Carlos Sainz added a key detail from the driver grapevine: complaints from those who did wet testing — including Pierre Gasly at Magny-Cours — about inters and wets struggling to reach their operating range and a heightened aquaplaning risk. Sainz also asked for patience from media and fans if race control takes a conservative approach. The point isn’t hard to grasp: this is the first time these cars, with their particular speed differentials and energy characteristics, will tackle a genuinely cold wet race on tyres that drivers don’t trust yet.

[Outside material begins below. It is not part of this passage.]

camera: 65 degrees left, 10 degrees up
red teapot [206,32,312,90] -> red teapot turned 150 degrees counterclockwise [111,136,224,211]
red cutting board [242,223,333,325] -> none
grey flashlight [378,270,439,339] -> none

Further back, the language got even more colourful. Sergio Perez called it a potential “total mess”, pointing to energy deployment “kicking in” down the straights — exactly the kind of moment that can catch out a driver already tip-toeing through spray and shallow rivers. Fernando Alonso, never one to overcomplicate his messaging, described the deployment as “a little bit random”, flagged the harshness of the gearboxes, and predicted that simply finishing could be an achievement if conditions deteriorate. He did, however, sound confident the FIA will manage visibility cautiously — another hint that the start procedure and Safety Car usage may end up being as decisive as outright pace.

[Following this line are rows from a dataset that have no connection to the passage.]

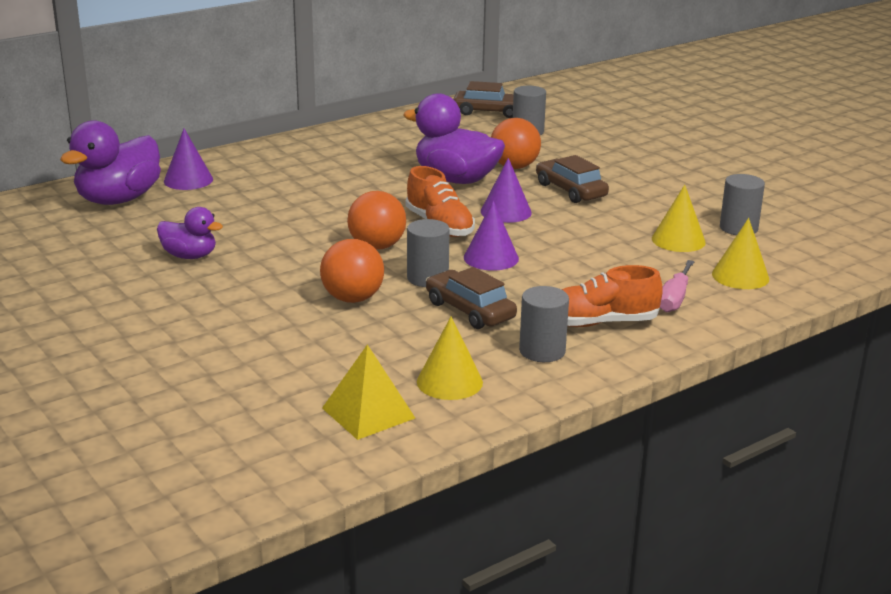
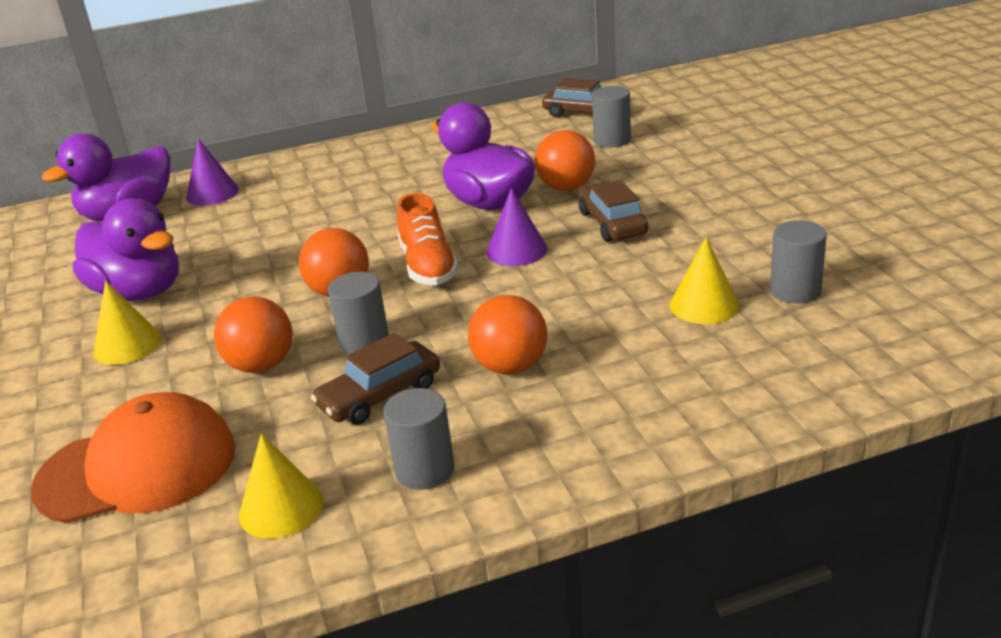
camera: 20 degrees right, 5 degrees up
purple duck [157,207,223,259] -> purple duck [73,198,179,301], size x1.77
yellow pyramid [322,344,415,440] -> none
brown car [426,267,517,329] -> brown car turned 105 degrees counterclockwise [311,333,440,425]
purple cone [464,201,519,271] -> none
orange shoe [561,265,663,327] -> none
pink screwdriver [660,260,695,312] -> none
yellow cone [712,218,769,289] -> yellow cone moved to [93,281,162,365]
none -> orange cap [31,392,236,523]
none -> orange ball [468,295,547,375]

The younger end of the grid is largely in the same boat, just with less scar tissue. Gabriel Bortoleto admitted he has “no clue” what to expect. Arvid Lindblad expects prior wet experience — even if limited — to help, but stressed the need to react in real time because so much will be out of the drivers’ control. Oliver Bearman, by contrast, sounded almost eager: rain can scramble the order, and for those not fighting at the very front, that’s often where the points appear.

Gasly offered perhaps the most honest warning: it could turn into “an elimination game”. On a circuit where the walls are close and the braking zones are heavy, it doesn’t take much — a cold front-left, a standing-water patch on the racing line, a snap of deployment at the wrong time — for someone’s weekend to end with a puncture and a broken front wing.

Montreal in the wet has always been about judgement. This time, it may be about something even rarer in modern F1: improvisation. Not just for the drivers feeling for grip, but for teams trying to read tyre behaviour live, and for race control balancing safety with a sport that knows a messy spectacle is only entertaining if it stays on the right side of controllable.